PROBLEM REQUIREMENTS. Look through the records and copy every line in which "thumb" appears.
▼
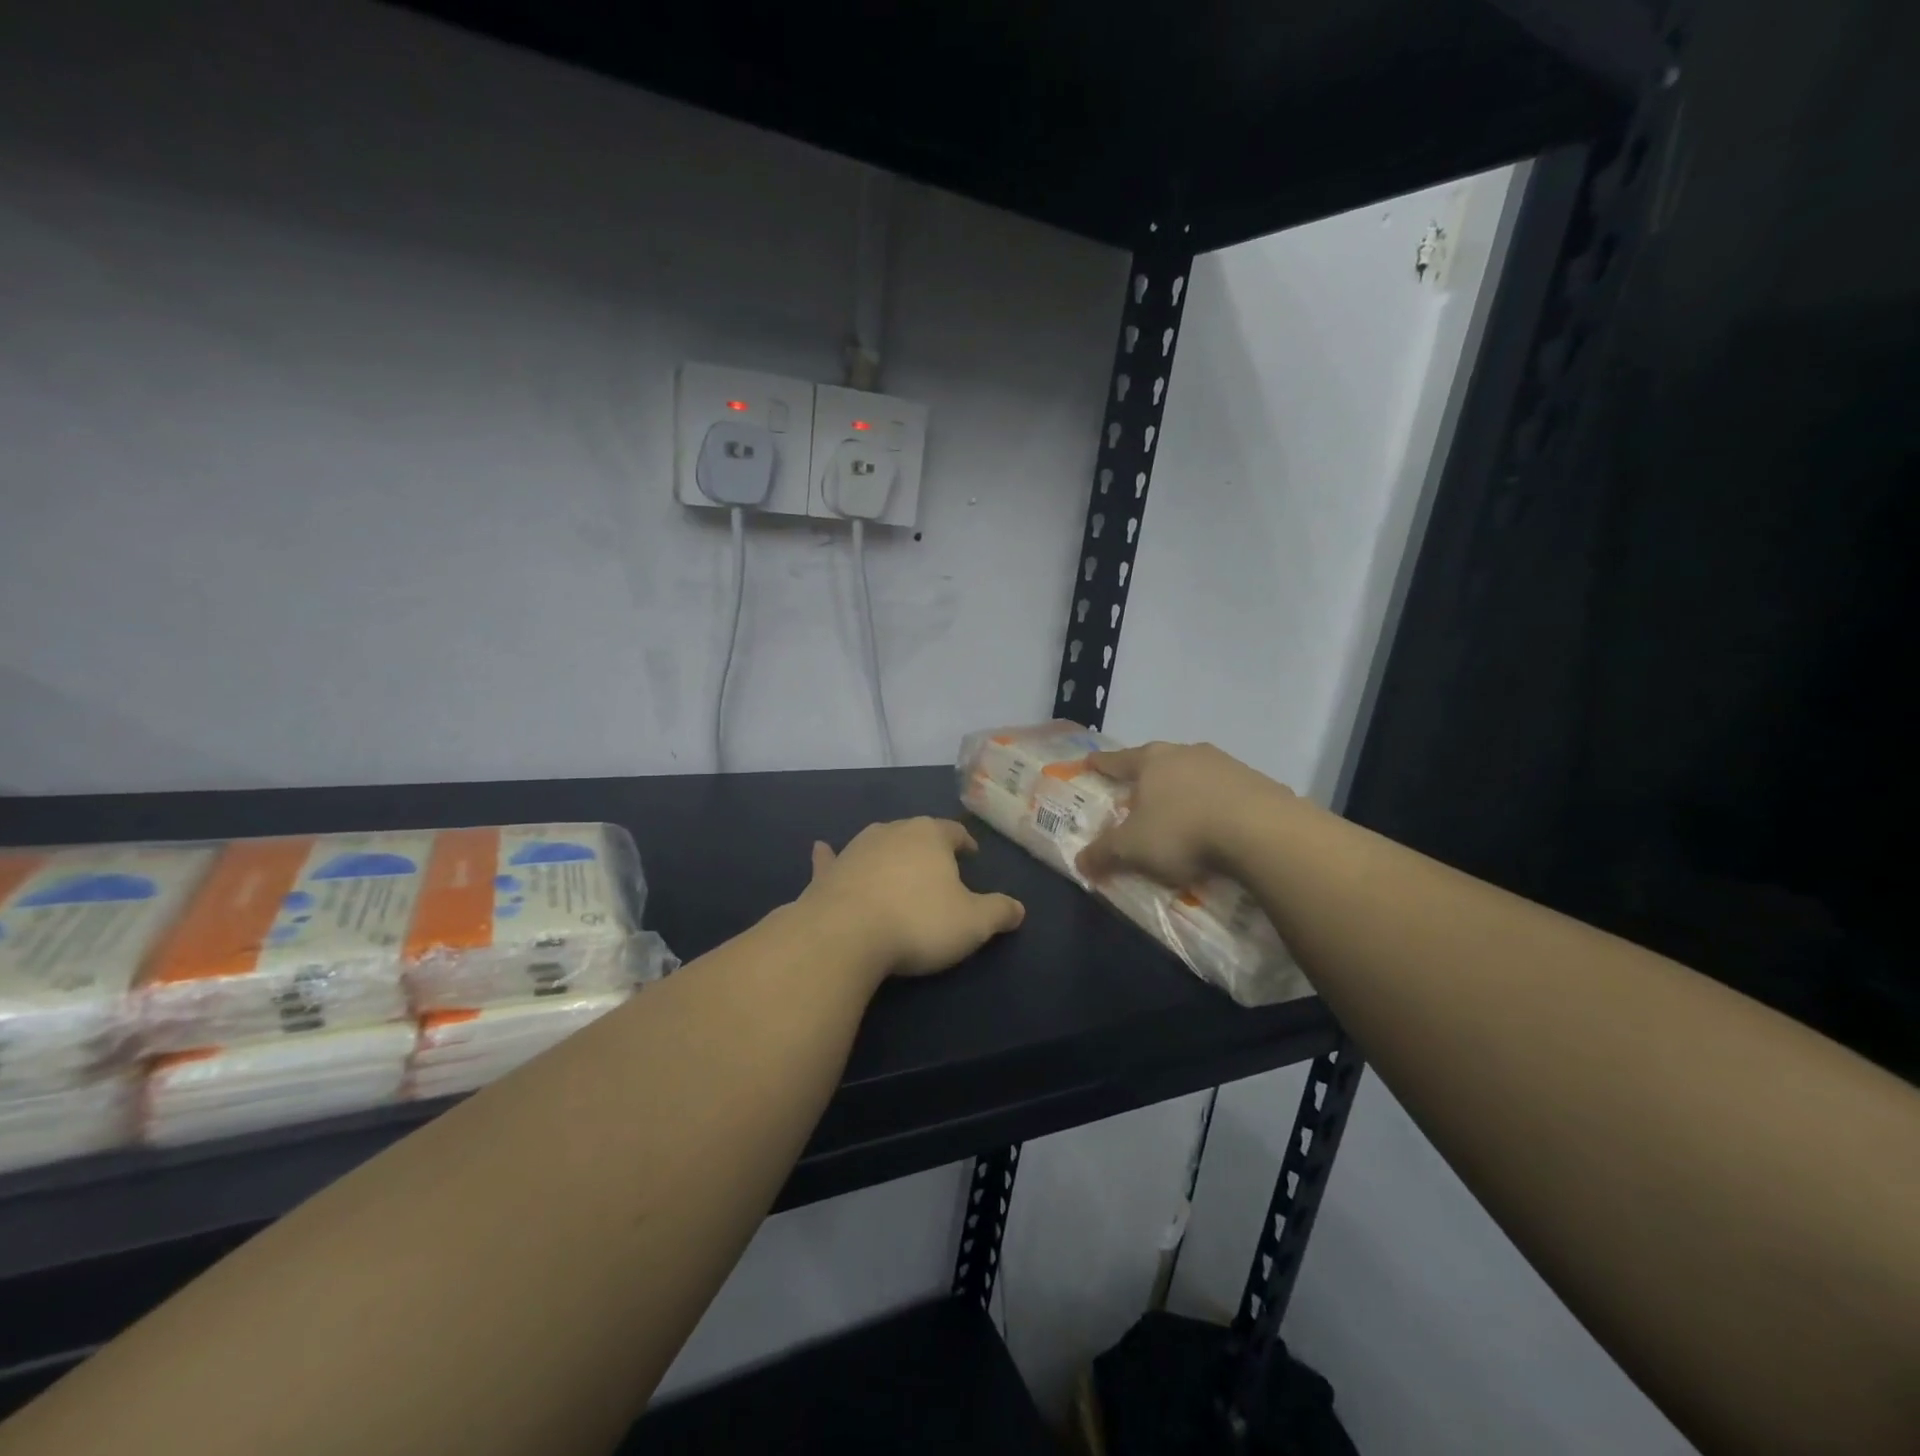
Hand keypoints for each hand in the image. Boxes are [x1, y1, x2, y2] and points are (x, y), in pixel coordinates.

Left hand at [798, 818, 1024, 979]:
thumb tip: (1019, 909)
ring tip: (897, 866)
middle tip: (938, 867)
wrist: (845, 935)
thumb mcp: (973, 923)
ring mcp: (855, 849)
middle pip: (915, 832)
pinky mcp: (828, 872)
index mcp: (930, 835)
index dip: (965, 842)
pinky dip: (830, 856)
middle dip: (927, 847)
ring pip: (877, 842)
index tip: (971, 855)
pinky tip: (821, 849)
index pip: (953, 831)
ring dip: (887, 852)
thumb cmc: (918, 922)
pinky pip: (831, 859)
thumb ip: (999, 912)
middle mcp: (891, 831)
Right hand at [1076, 741, 1292, 887]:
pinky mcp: (1257, 782)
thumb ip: (1103, 853)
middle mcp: (1186, 753)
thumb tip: (1080, 862)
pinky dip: (1215, 805)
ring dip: (1184, 791)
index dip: (1101, 763)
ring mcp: (1225, 764)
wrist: (1262, 832)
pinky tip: (1217, 826)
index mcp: (1152, 761)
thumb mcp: (1132, 849)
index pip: (1118, 760)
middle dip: (1146, 778)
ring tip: (1180, 814)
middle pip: (1158, 762)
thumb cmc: (1183, 831)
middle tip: (1137, 794)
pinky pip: (1225, 793)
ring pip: (1194, 775)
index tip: (1090, 761)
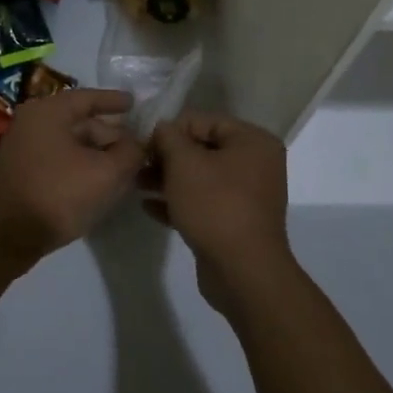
▲
RESPONSE AREA.
thumb tip: (1019, 909)
thumb mcp: (973, 923)
thumb cmc: (918, 922)
thumb ip: (999, 912)
thumb ip: (1103, 853)
thumb tip: (1080, 862)
thumb mcp: (1132, 849)
thumb cmc: (1183, 831)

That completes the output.